Uganda Baati set for legal battle with minority shareholders
Failed mediation efforts and the entry of new petitioners are likely to shape the outcome of a landmark transfer pricing case filed by minority shareholders against Uganda Baati Ltd, a manufacturer of roofing sheets and steel bars. Court hearings commence in April 2019.
The case was filed in Uganda’s High Court on November 9, 2016 by Andrew Muhimbise, Margaret Kiwana, Anna Mwewulize and Jesse Ibanda against Uganda Baati Ltd, Safal Investments (Mauritius) Ltd and the registered trustees of the Chandaria Foundation, according to court documents.
The petitioners asked the court to compel the majority shareholders of the company to buy out their shares at market value and also order a forensic audit into previous related transactions.
Under transfer pricing, companies and their subsidiaries sell goods and services to each other at prices higher than average market prices— a practice that is widely blamed for concealment of profits earned by multinationals in developing countries, and tax revenue losses suffered by poor economies.
According to court documents, Mr Muhimbise and Ms Kiwana owned 17,570 and 2,881 ordinary shares respectively in the company, while Ms Mwewulize and Mr Ibanda held 5,000 and 500 shares respectively.
Under current judicial rules, all civil cases filed in the High Court and Tax Appeals Tribunal are subject to mediation between the parties in question with a view to reaching an amicable, out-of-court settlement. Such a settlement must be endorsed by the relevant court before it takes effect.
After more than a year of mediation, the petitioners and Uganda Baati Ltd failed to reach an-out-of-court settlement.

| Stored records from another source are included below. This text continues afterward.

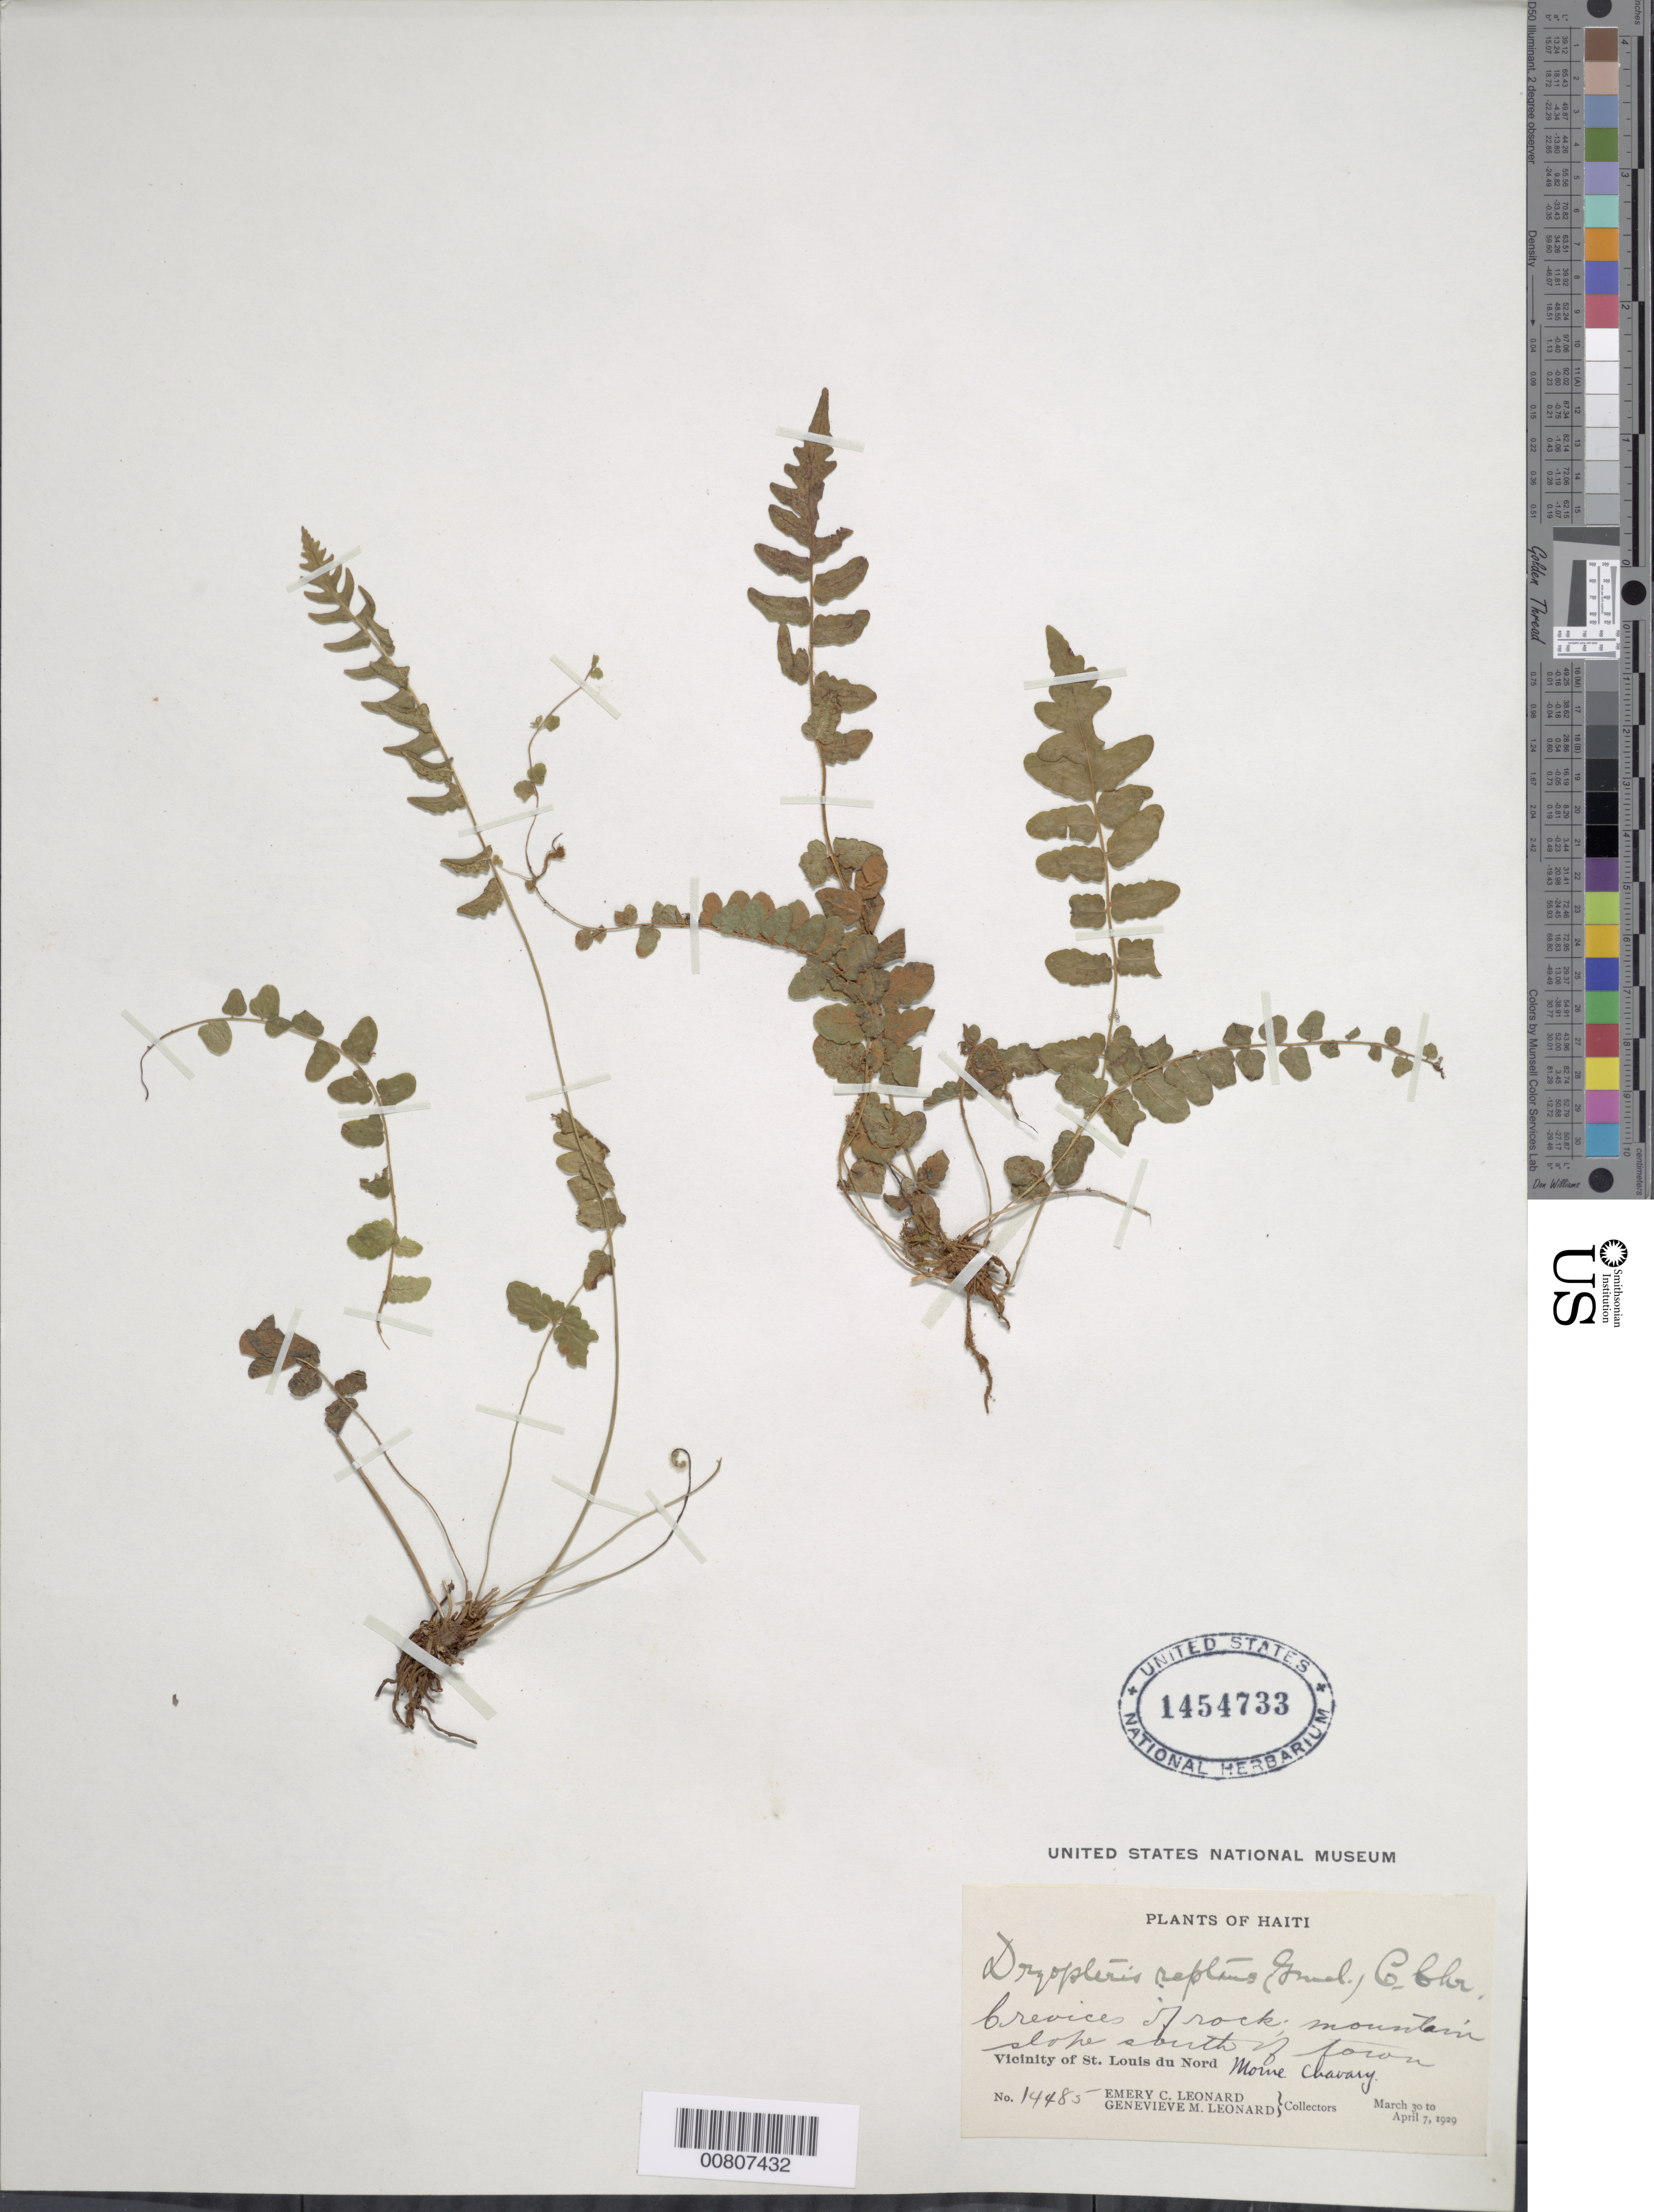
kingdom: Plantae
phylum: Tracheophyta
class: Polypodiopsida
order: Polypodiales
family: Thelypteridaceae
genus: Goniopteris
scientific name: Goniopteris reptans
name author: (J.F. Gmel.) C. Presl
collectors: E. C. Leonard & G. M. Leonard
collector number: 14485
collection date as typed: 30 Mar 1929 to 07 Apr 1929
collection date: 1929-03-30/1929-04-07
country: Haiti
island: Hispaniola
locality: St. Louis du Nord, S of town, Morne Chavary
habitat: Crevices of rock, mountain slope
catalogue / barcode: US 1454733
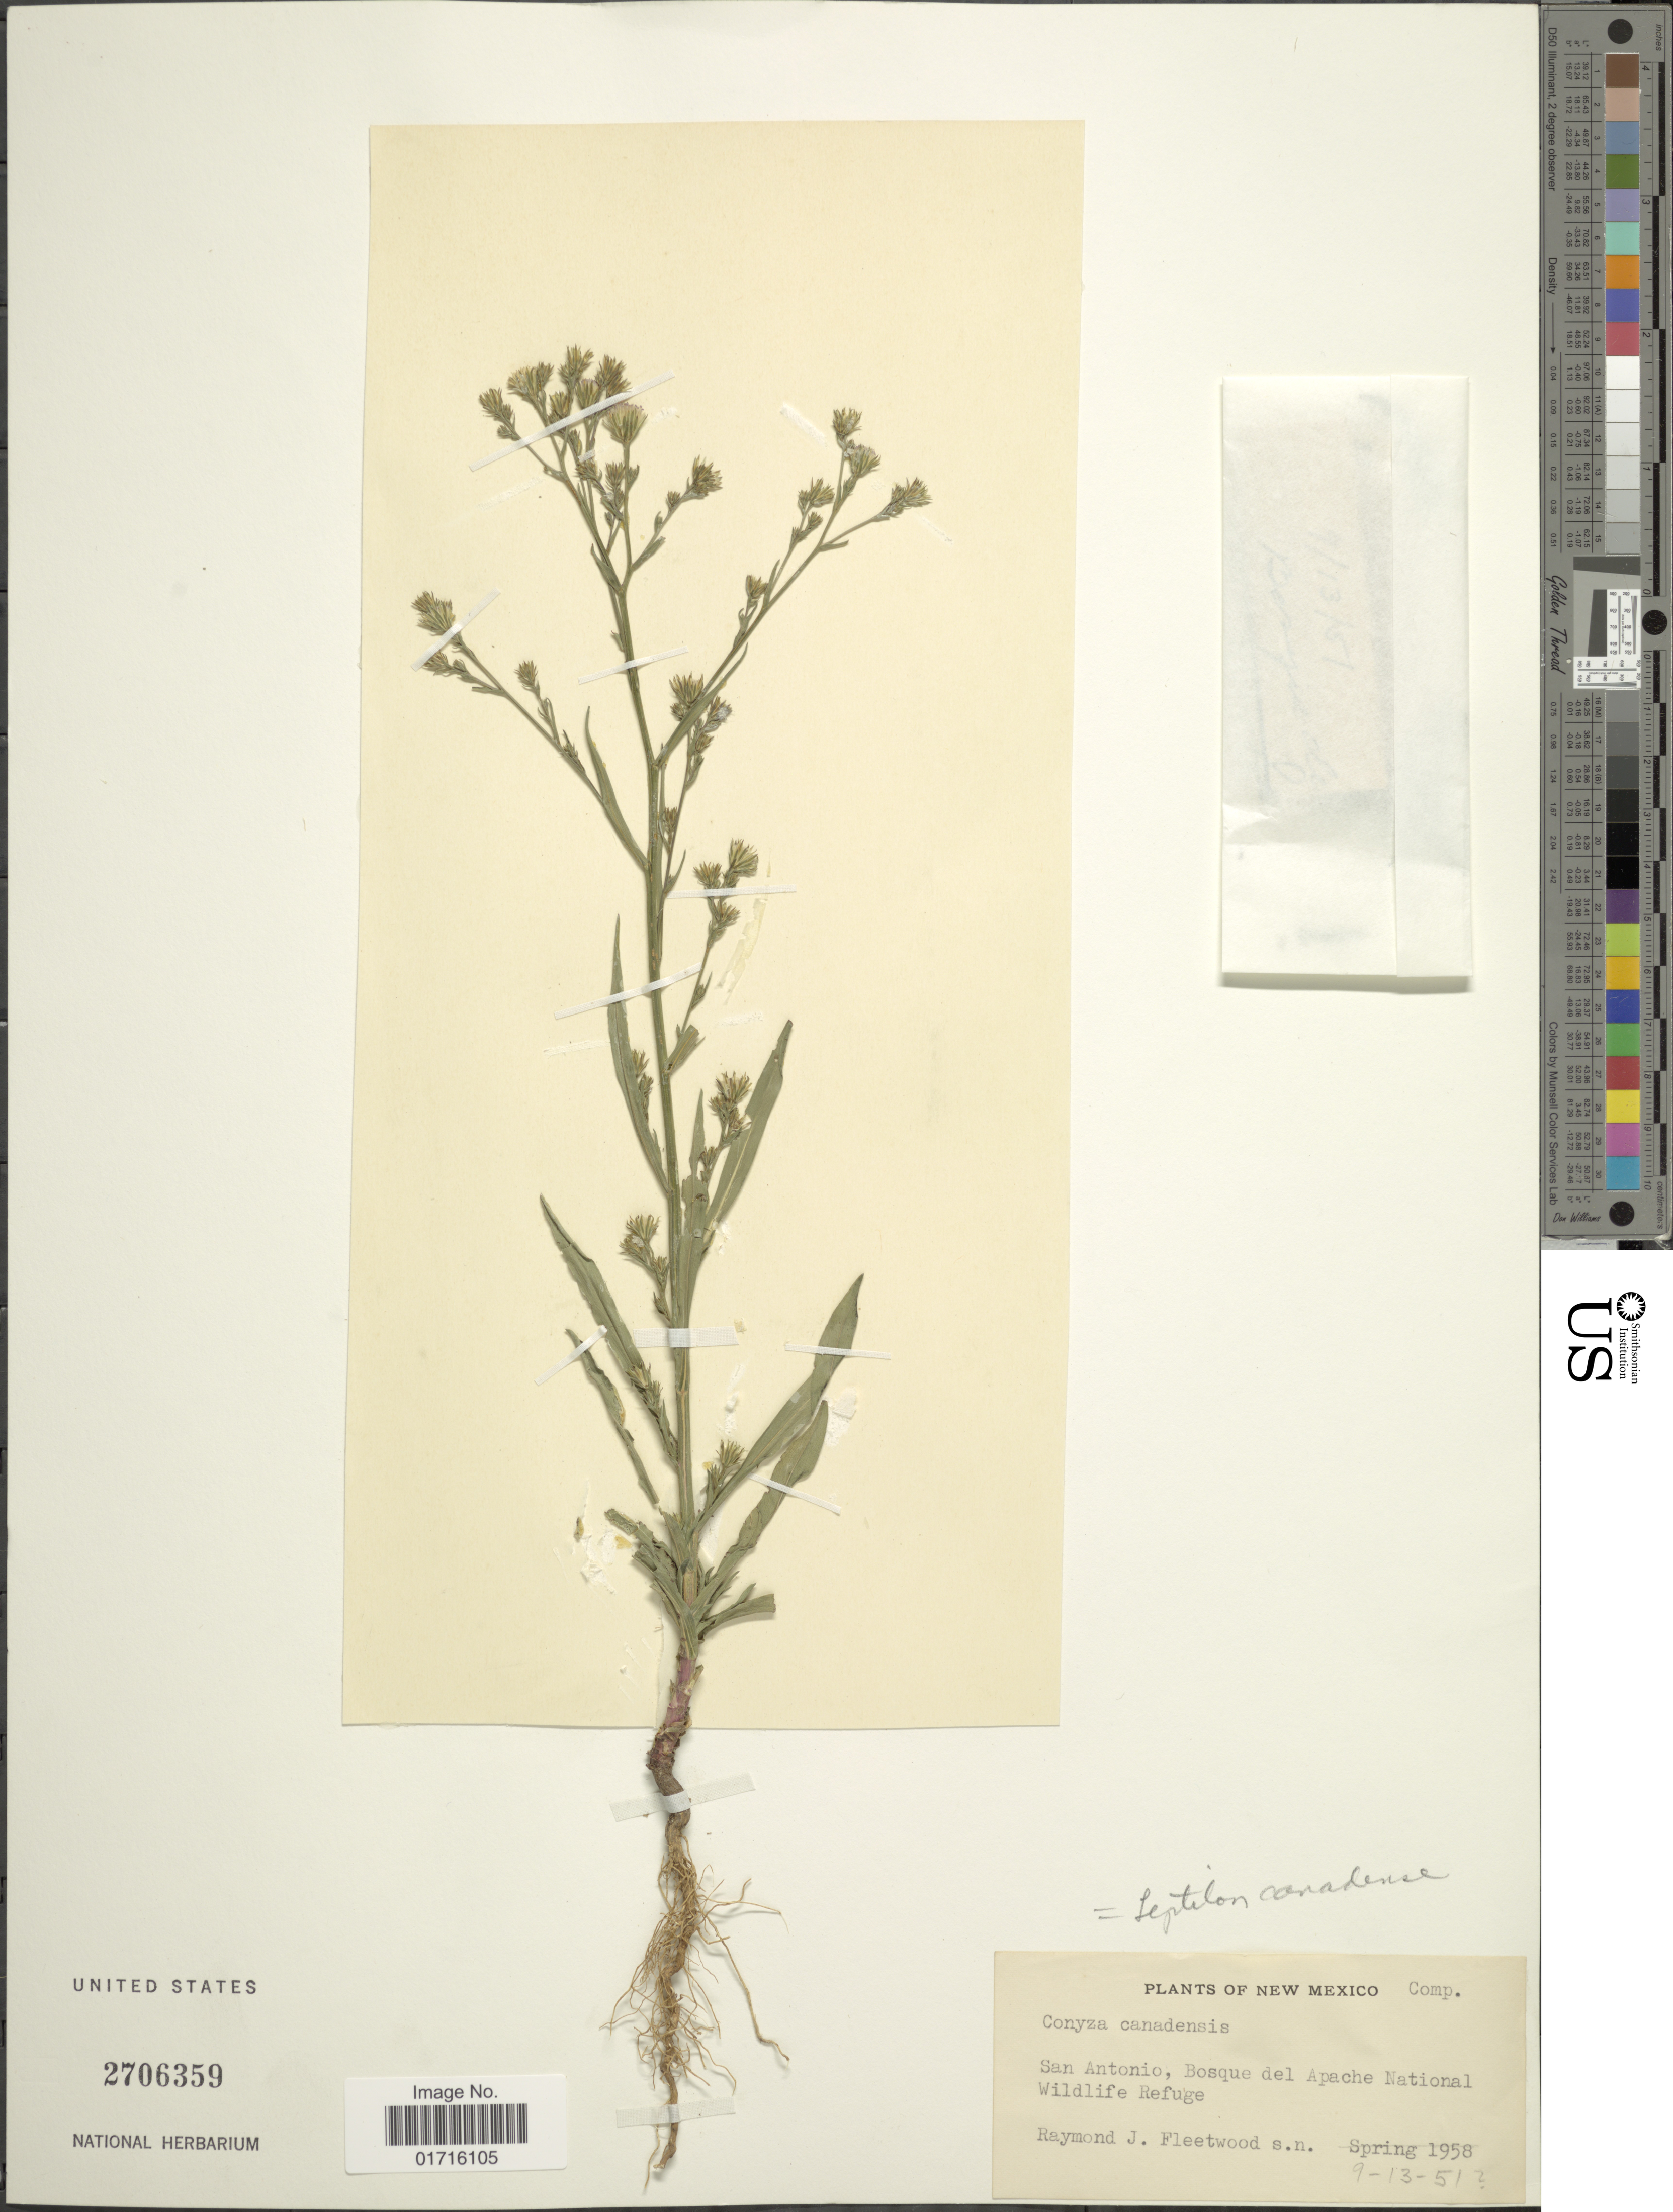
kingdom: Plantae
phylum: Tracheophyta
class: Magnoliopsida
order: Asterales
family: Asteraceae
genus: Conyza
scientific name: Conyza canadensis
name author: (L.) Cronq.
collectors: R. J. Fleetwood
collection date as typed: Transcribed d/m/y: 13/9/51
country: United States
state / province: New Mexico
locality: San Antonio, Bosque del Apache National Park Wildlife Refuge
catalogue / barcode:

While Andrew Muhimbise initially tabled an offer price of Ush200,000 ($53) per share and gradually slashed it to Ush60,000 ($15.9) the company’s majority owners insisted on a final price of Ush40,000 ($10.7) during the mediation process.
“We gave the company a final buyout offer of Ush60,000 ($15.9) per share but it rejected it. This case has put pressure on the company pushing up its offer price for minority shareholders interested in exiting the business privately. For example, the company previously offered Ush1,000 ($0.27) per share but this has been raised to Ush12,000 ($3.2) and Ush24,000 ($6.4) per share in some cases,” said Mr Muhimbise.
New petitioners expected to join in the case include former chief justice, Samuel Wambuzi who owns 1,026 shares, and former deputy prime minister Henry Kajura who has 964 shares.
“We believe the main petitioners can find a better deal for themselves by engaging a third party. Some minority shareholders outside the case have managed to sell their shares in the company to third parties on a willing seller-willing buyer arrangement,” said Chris Bwanika, one of the lawyers representing Uganda Baati Ltd.
Among the minority shareholders who recently sold their shares in the company are Ms Kiwana, who received Ush115 million ($30,631), Joseph Okwenje who received Ush80 million ($21,308) and Rebecca Nambi who received Ush3.7 million ($990.8).
“Transfer pricing is complicated. Most transactions are structured in a complex way and require lots of exposure for a tax officer to internalise their dynamics. Ugandan courts have little experience with transfer pricing and may need specialised lawyers to guide the bench,” said Denis Kakembo, managing partner at Cristal Advocates, a Kampala based law firm.
Total assets held by Uganda Baati Ltd increased minimally from Ush89 billion ($23.7 million) to Ush90.5 billion($24 million) during the same period, according to company documents seen by The EastAfrican.